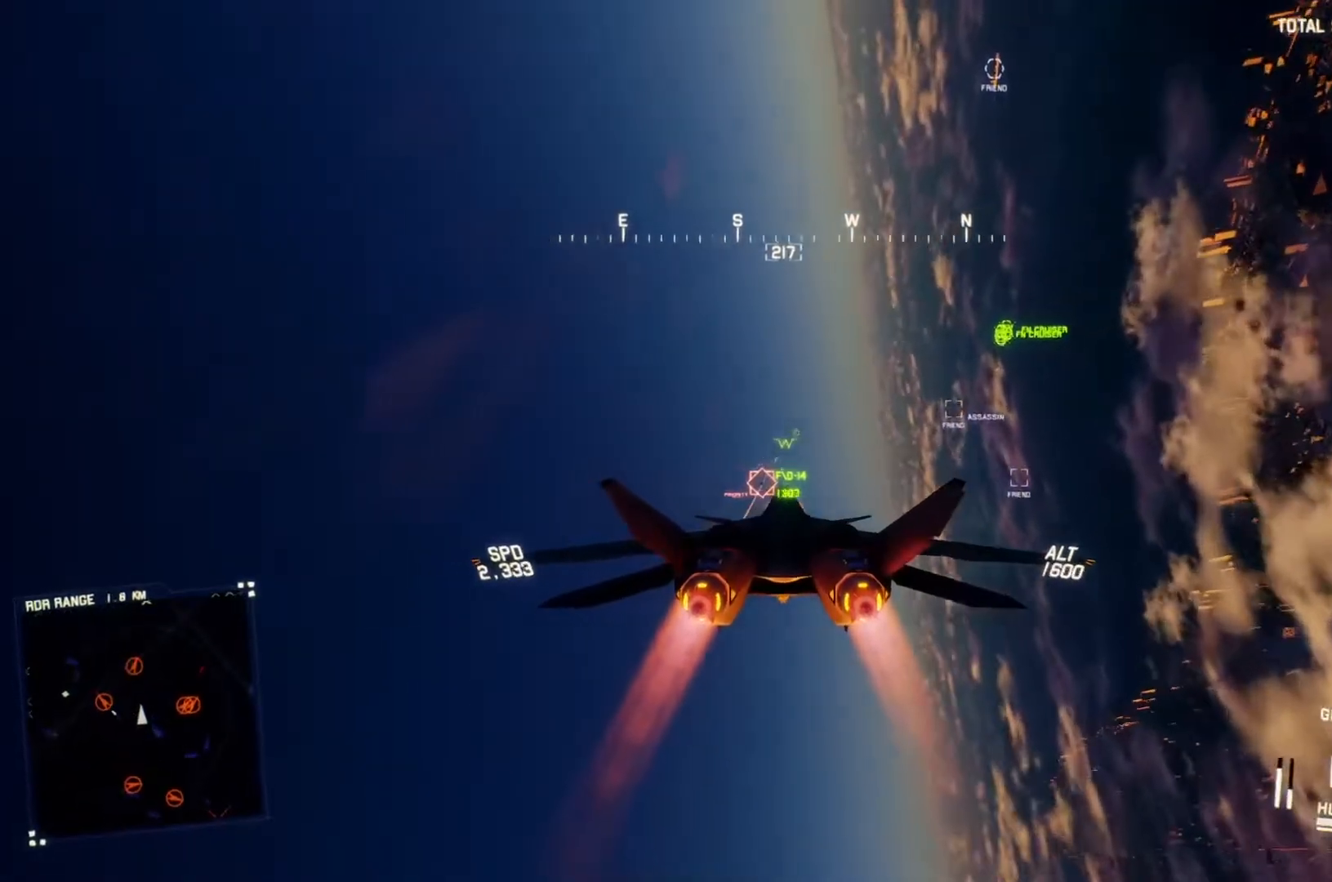
{"buttons": ["L1", "R2"], "left_stick": "up", "right_stick": "center", "button_events": [[33, "A", "up"], [67, "L1", "down"], [100, "A", "down"], [133, "L1", "up"], [200, "A", "up"], [267, "A", "down"], [333, "A", "up"], [333, "L1", "down"], [433, "A", "down"], [500, "A", "up"]]}
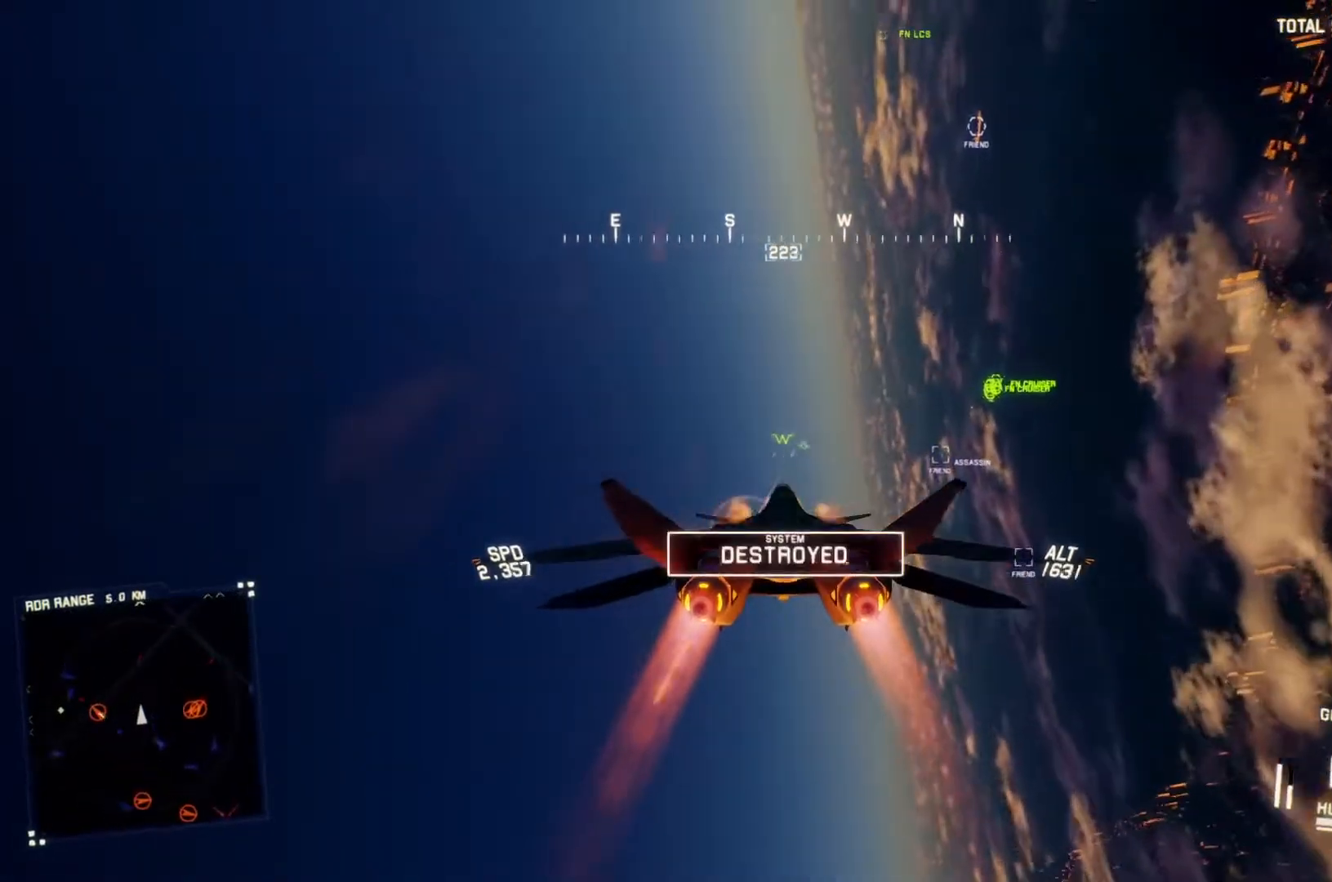
{"buttons": ["R2"], "left_stick": "down", "right_stick": "left", "button_events": [[100, "L1", "up"]]}
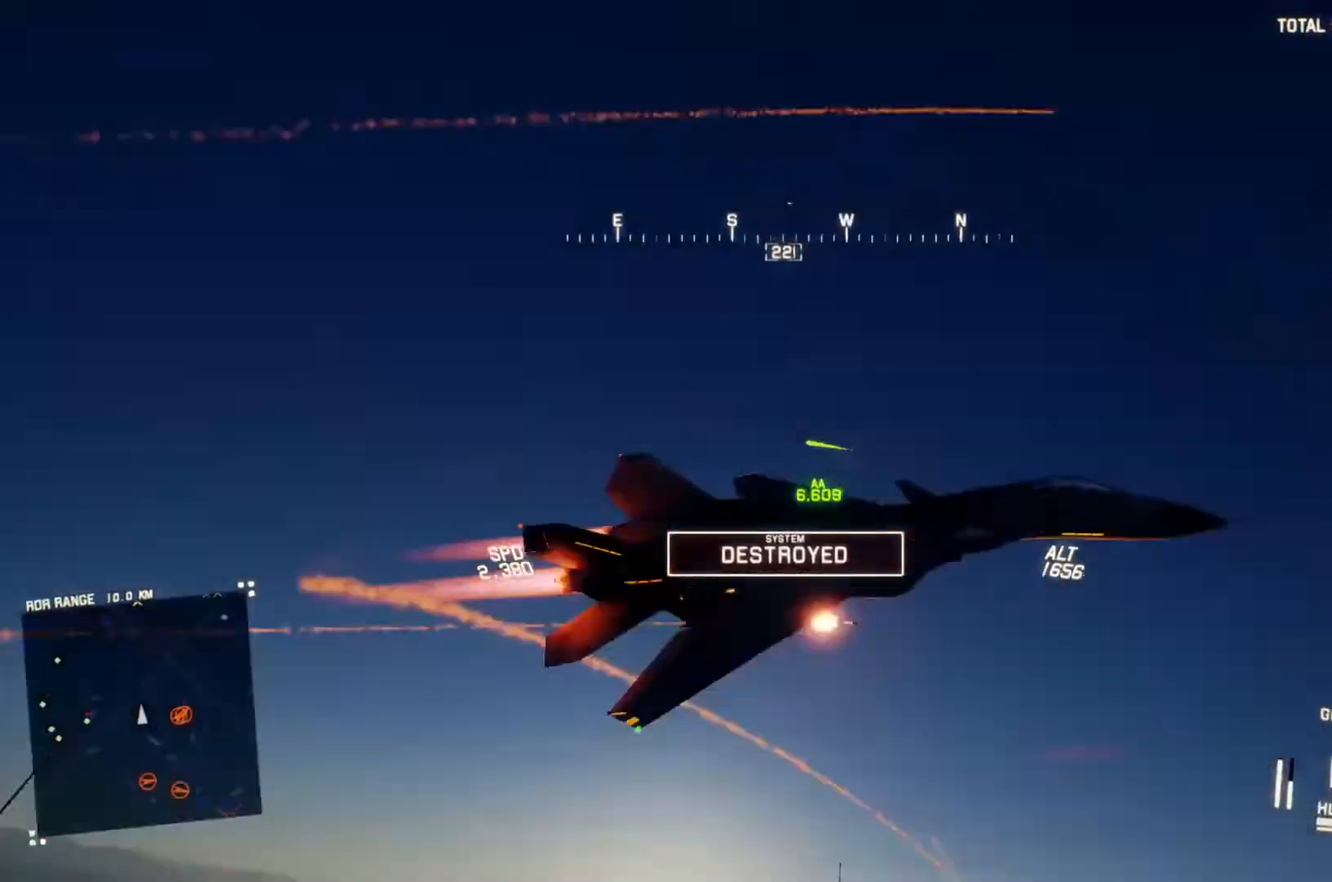
{"buttons": ["L2"], "left_stick": "down", "right_stick": "up-left", "button_events": [[200, "L2", "down"], [233, "R2", "up"]]}
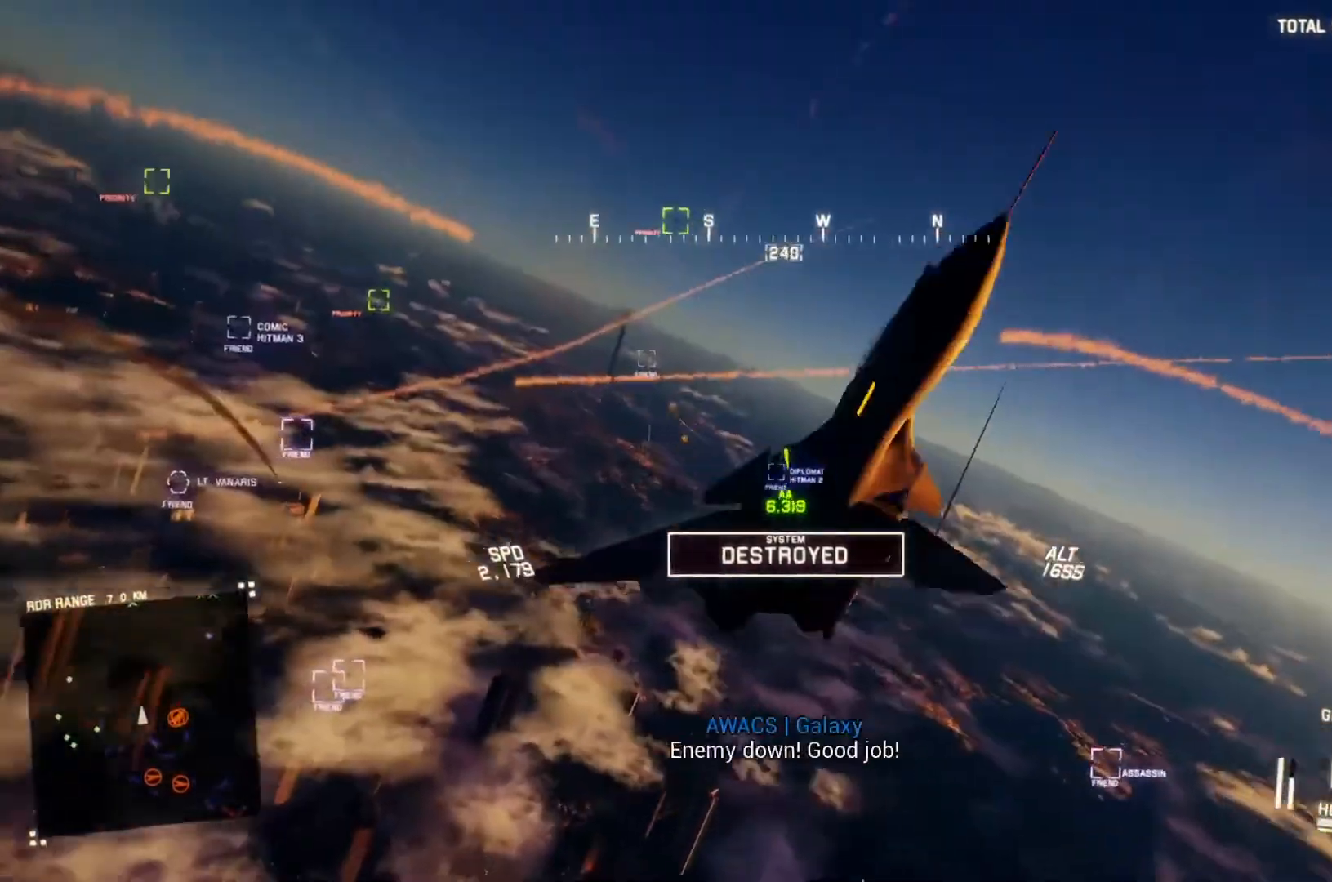
{"buttons": ["R1", "R2"], "left_stick": "down-right", "right_stick": "center", "button_events": [[267, "R2", "down"], [300, "L2", "up"], [367, "R1", "down"]]}
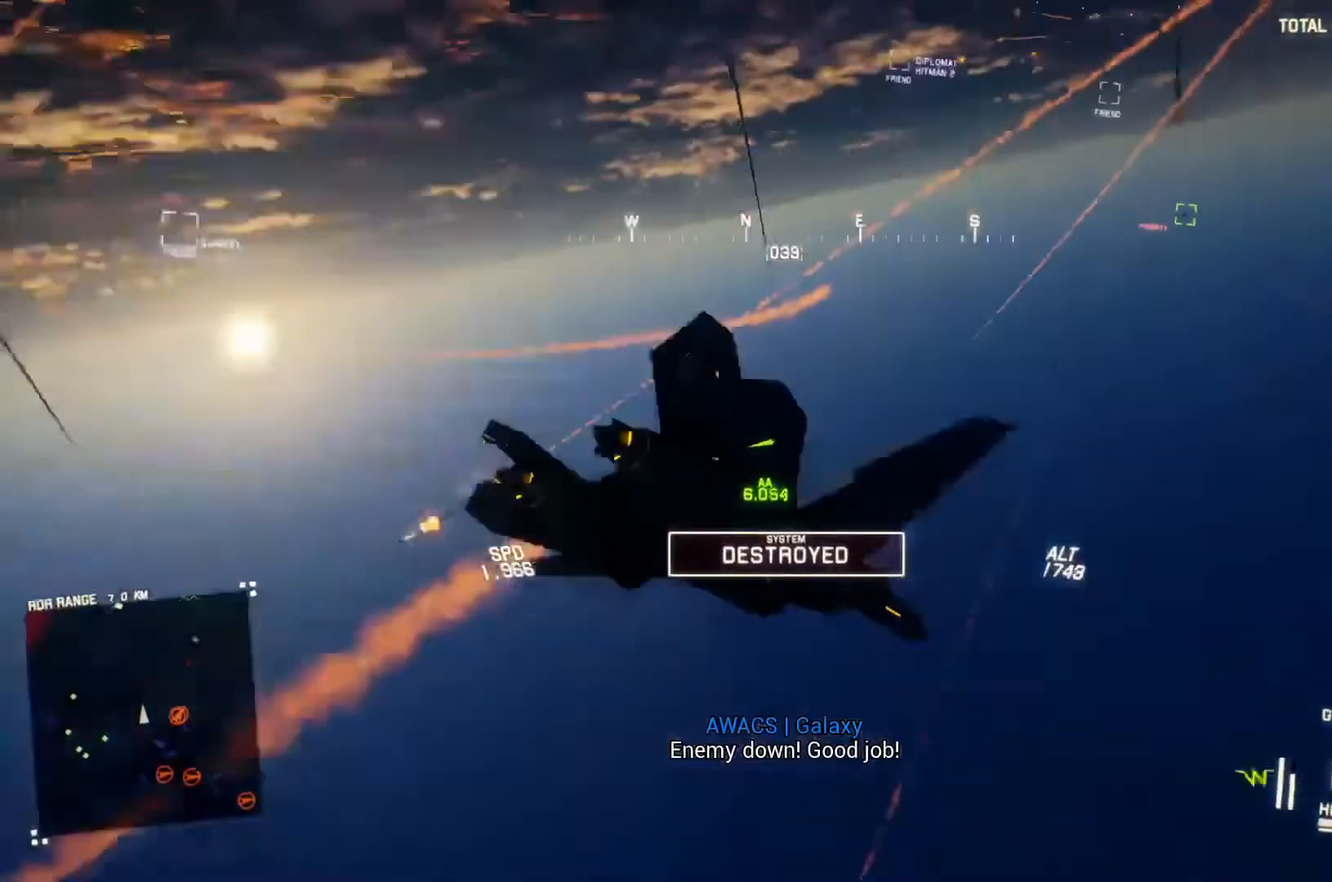
{"buttons": ["Y", "R1", "R2"], "left_stick": "left", "right_stick": "center", "button_events": [[500, "Y", "down"]]}
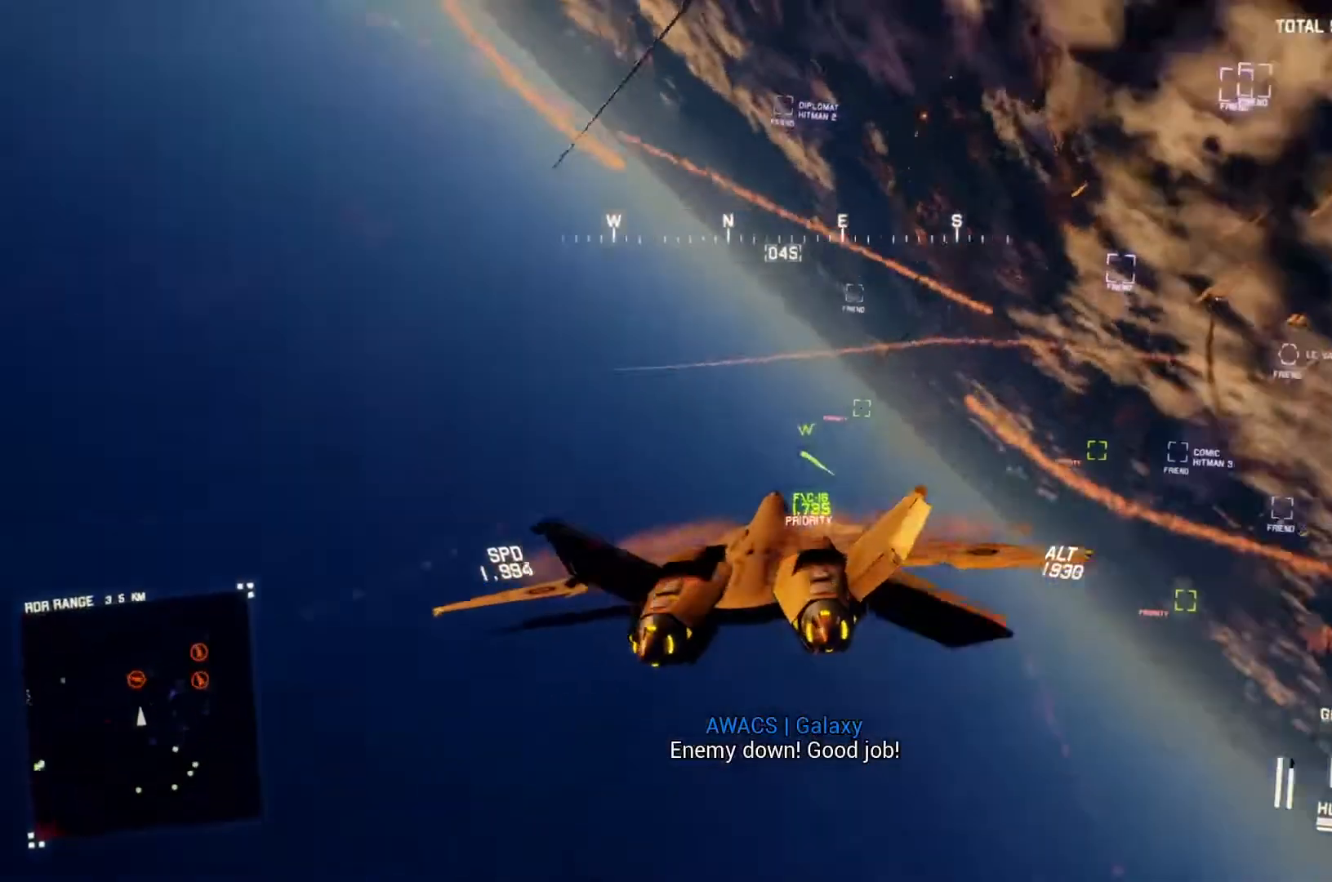
{"buttons": ["L1", "R2"], "left_stick": "center", "right_stick": "center", "button_events": [[67, "Y", "up"], [133, "L1", "down"], [167, "R1", "up"]]}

-- -- --

• **Work to be completed**: Pictures do not belong in the copy; repeat the rest of the listing exactly.

• **Solution**:
{"buttons": ["L1", "R2"], "left_stick": "up", "right_stick": "center", "button_events": [[33, "A", "up"], [67, "L1", "down"], [100, "A", "down"], [133, "L1", "up"], [200, "A", "up"], [267, "A", "down"], [333, "A", "up"], [333, "L1", "down"], [433, "A", "down"], [500, "A", "up"]]}
{"buttons": ["R2"], "left_stick": "down", "right_stick": "left", "button_events": [[100, "L1", "up"]]}
{"buttons": ["L2"], "left_stick": "down", "right_stick": "up-left", "button_events": [[200, "L2", "down"], [233, "R2", "up"]]}
{"buttons": ["R1", "R2"], "left_stick": "down-right", "right_stick": "center", "button_events": [[267, "R2", "down"], [300, "L2", "up"], [367, "R1", "down"]]}
{"buttons": ["Y", "R1", "R2"], "left_stick": "left", "right_stick": "center", "button_events": [[500, "Y", "down"]]}
{"buttons": ["L1", "R2"], "left_stick": "center", "right_stick": "center", "button_events": [[67, "Y", "up"], [133, "L1", "down"], [167, "R1", "up"]]}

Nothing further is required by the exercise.